A quelque temps de là, une barque montée par six personnes chavira à la hauteur du Chatelet, au moment où, par hasard, Ronsard passait sur un pont voisin avec Nisus. Sur un signe du poète, le chien sauta à l’eau et sauva successivement cinq des naufragés : mais, arrivé au sixième, l’intrépide animal se trouva au bout de ses forces et disparut entraîné par le courant.
Ronsard poussa un cri désespéré, se précipita tout vêtu dans la Seine, plongea et repêcha Nisus. Ainsi, l’homme et le chien se devaient mutuellement la vie; ils s'aimaient dune noble amitié, et le poète avait coutume de dire :
— Je suis l’Euryale de Nisus
Mais, hélas ! l’existence canine est soumise comme l’existence humaine à une foule de revers foudroyants; un événement imprévu sépara Nisus de Ronsard.
Nisus n’était point parfait, et pas plus qu’un chien vulgaire, il n’était exempt des passions qui affligent les races créées; il avait cinq ans, il était beau, il avait un cœur prêt à s’enflammer au contact de la moindre étincelle... l’amour devait obscurcir un coin du ciel bleu de sa vie.
Un soir, vers la brune, le poète et le chien s’en allaient par Ies rues de Paris, allègres et dispos tous deux, à la recherche d'un cabaret où le vin fût païen et le menu délicat.

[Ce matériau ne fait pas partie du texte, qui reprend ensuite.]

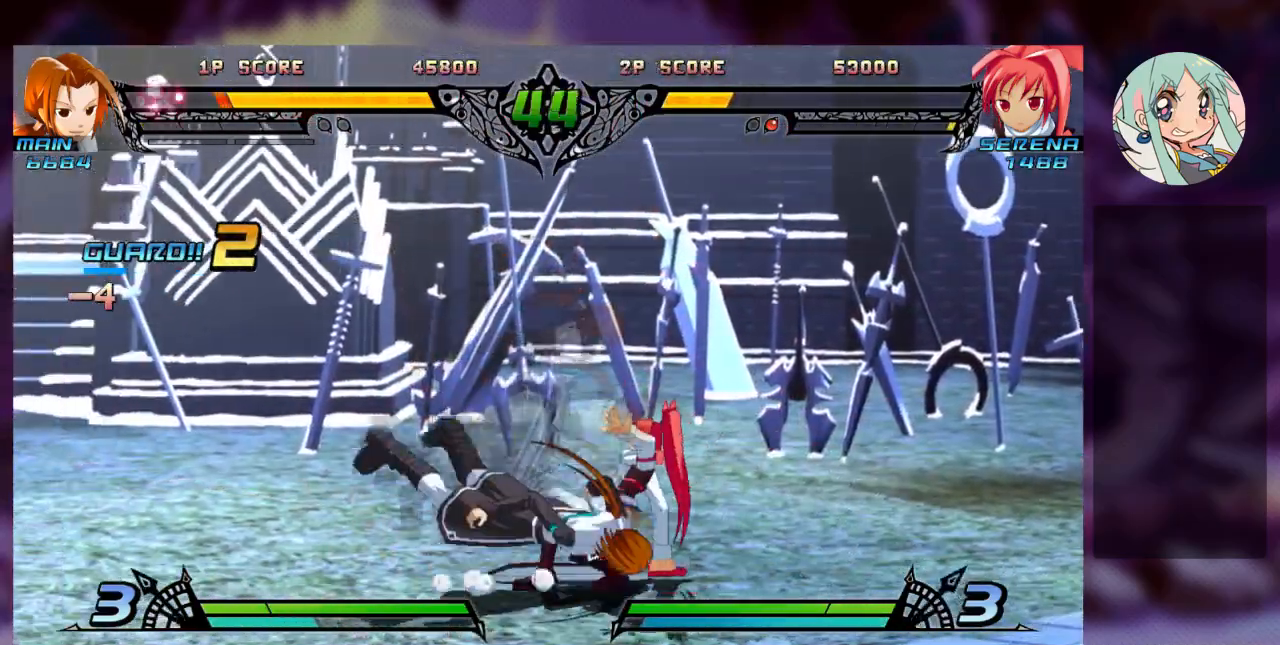
{"buttons": ["R1"], "left_stick": "right"}
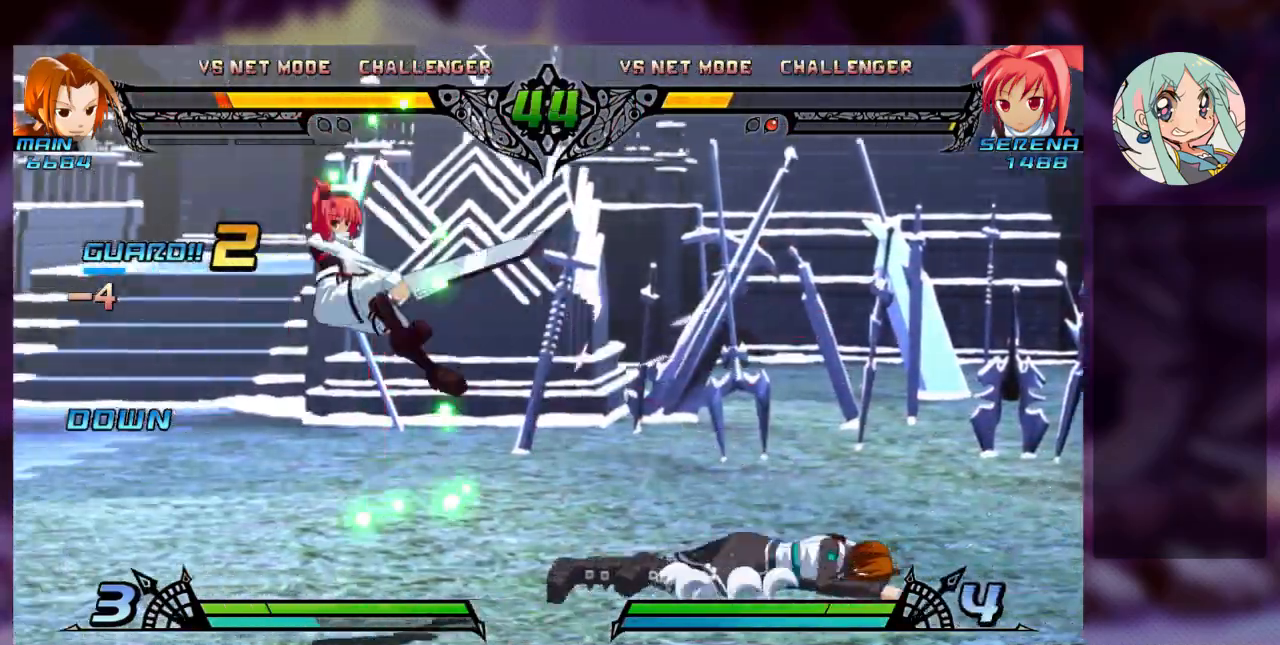
{"buttons": [], "left_stick": "center", "events": [[100, "R1", "up"], [267, "left_stick", "center"]]}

C‘était un soir de printemps, l’air était imprégné d’arômes, la brise chantait dans les grappes de lilas penchées sur le mur des jardins... C’était un de ces soirs, enfin, où les morts doivent se parler d’amour... Que dire des vivants !

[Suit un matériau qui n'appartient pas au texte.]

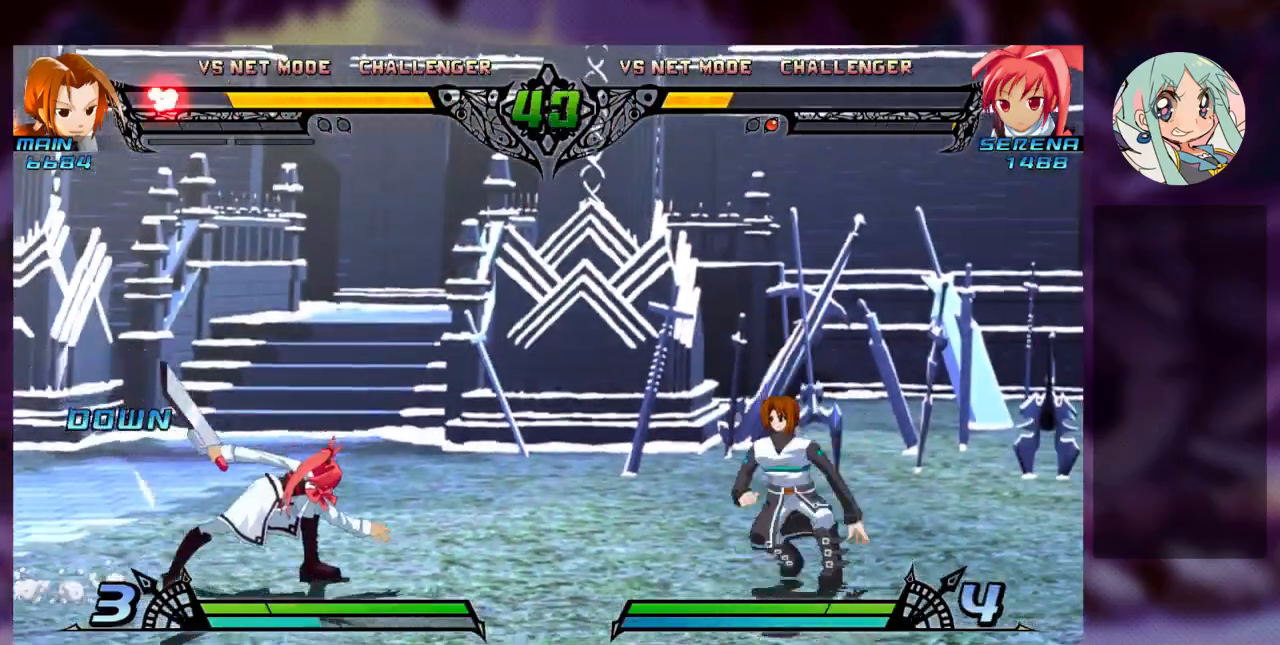
{"buttons": [], "left_stick": "center", "events": [[200, "left_stick", "down"], [300, "left_stick", "center"], [333, "R1", "down"], [433, "R1", "up"]]}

Une belle épagneule blanche croisa Nisus en un carrefour; Nisus admira sa cheville bien détachée, les imperceptibles taches noires semées sur sa robe de neige comme des grains de beauté, ses grands yeux marrons fendus en amande.... Peut-être que son regard rencontra le sien, que du choc jaillit l'étincelle attendue par son cœur.... Bref, Nisus tourna le dos à son maître pour suivre l'épagneule et lui conter fleurette en vrai chien de poète et de courtisan qu’il était.
L'épagneule était coquette, Nisus flatteur et insinuant; en amoureux spirituel il ne se rebuta pas des premiers dédains que témoigne toujours une chienne de bonne compagnie à un amant trop effronté; il lui offrit même peut-être de la suivre au bout du monde.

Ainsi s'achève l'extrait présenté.